• What you need to do
Please copy the data from its first line through the line containing "madrugada nacional de la Cope", swapping "domingo" for "sábado" and leaving everything else unchanged.
BEGIN Given records
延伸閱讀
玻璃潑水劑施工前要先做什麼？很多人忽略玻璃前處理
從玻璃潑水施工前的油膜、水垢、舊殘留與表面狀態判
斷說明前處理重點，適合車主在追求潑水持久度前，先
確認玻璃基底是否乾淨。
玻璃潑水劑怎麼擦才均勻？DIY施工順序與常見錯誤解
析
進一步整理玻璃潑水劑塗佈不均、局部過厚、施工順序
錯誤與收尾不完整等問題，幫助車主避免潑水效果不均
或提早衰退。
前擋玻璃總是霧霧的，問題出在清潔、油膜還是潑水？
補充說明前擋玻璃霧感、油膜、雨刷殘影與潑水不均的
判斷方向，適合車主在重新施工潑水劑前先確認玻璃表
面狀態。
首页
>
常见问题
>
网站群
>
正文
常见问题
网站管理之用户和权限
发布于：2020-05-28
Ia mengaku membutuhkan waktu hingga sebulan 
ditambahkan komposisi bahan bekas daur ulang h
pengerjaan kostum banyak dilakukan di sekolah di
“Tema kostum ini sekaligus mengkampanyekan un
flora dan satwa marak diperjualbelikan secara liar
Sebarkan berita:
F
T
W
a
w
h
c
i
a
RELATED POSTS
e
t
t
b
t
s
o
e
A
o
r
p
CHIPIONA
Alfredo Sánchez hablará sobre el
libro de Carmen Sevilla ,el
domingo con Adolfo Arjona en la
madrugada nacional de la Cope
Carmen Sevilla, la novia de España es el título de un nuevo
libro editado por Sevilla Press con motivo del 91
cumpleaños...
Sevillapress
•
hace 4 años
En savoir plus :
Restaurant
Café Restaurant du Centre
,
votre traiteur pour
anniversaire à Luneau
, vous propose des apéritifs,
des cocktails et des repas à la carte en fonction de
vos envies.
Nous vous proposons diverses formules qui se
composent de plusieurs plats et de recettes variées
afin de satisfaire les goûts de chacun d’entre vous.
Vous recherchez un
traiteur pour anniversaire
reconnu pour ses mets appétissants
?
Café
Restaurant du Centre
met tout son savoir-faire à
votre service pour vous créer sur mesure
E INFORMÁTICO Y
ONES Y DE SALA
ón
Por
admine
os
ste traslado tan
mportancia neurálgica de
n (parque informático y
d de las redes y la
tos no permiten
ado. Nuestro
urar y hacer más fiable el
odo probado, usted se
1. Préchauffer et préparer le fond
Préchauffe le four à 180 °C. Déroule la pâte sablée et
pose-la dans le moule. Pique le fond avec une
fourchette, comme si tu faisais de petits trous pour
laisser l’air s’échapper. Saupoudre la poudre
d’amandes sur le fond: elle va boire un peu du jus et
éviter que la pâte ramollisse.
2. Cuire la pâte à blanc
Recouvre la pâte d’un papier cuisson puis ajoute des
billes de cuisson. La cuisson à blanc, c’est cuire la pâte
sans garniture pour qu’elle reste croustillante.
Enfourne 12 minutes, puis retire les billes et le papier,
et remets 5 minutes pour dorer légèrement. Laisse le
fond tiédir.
END Given records
• Written response
延伸閱讀
玻璃潑水劑施工前要先做什麼？很多人忽略玻璃前處理
從玻璃潑水施工前的油膜、水垢、舊殘留與表面狀態判
斷說明前處理重點，適合車主在追求潑水持久度前，先
確認玻璃基底是否乾淨。
玻璃潑水劑怎麼擦才均勻？DIY施工順序與常見錯誤解
析
進一步整理玻璃潑水劑塗佈不均、局部過厚、施工順序
錯誤與收尾不完整等問題，幫助車主避免潑水效果不均
或提早衰退。
前擋玻璃總是霧霧的，問題出在清潔、油膜還是潑水？
補充說明前擋玻璃霧感、油膜、雨刷殘影與潑水不均的
判斷方向，適合車主在重新施工潑水劑前先確認玻璃表
面狀態。
首页
>
常见问题
>
网站群
>
正文
常见问题
网站管理之用户和权限
发布于：2020-05-28
Ia mengaku membutuhkan waktu hingga sebulan 
ditambahkan komposisi bahan bekas daur ulang h
pengerjaan kostum banyak dilakukan di sekolah di
“Tema kostum ini sekaligus mengkampanyekan un
flora dan satwa marak diperjualbelikan secara liar
Sebarkan berita:
F
T
W
a
w
h
c
i
a
RELATED POSTS
e
t
t
b
t
s
o
e
A
o
r
p
CHIPIONA
Alfredo Sánchez hablará sobre el
libro de Carmen Sevilla ,el
sábado con Adolfo Arjona en la
madrugada nacional de la Cope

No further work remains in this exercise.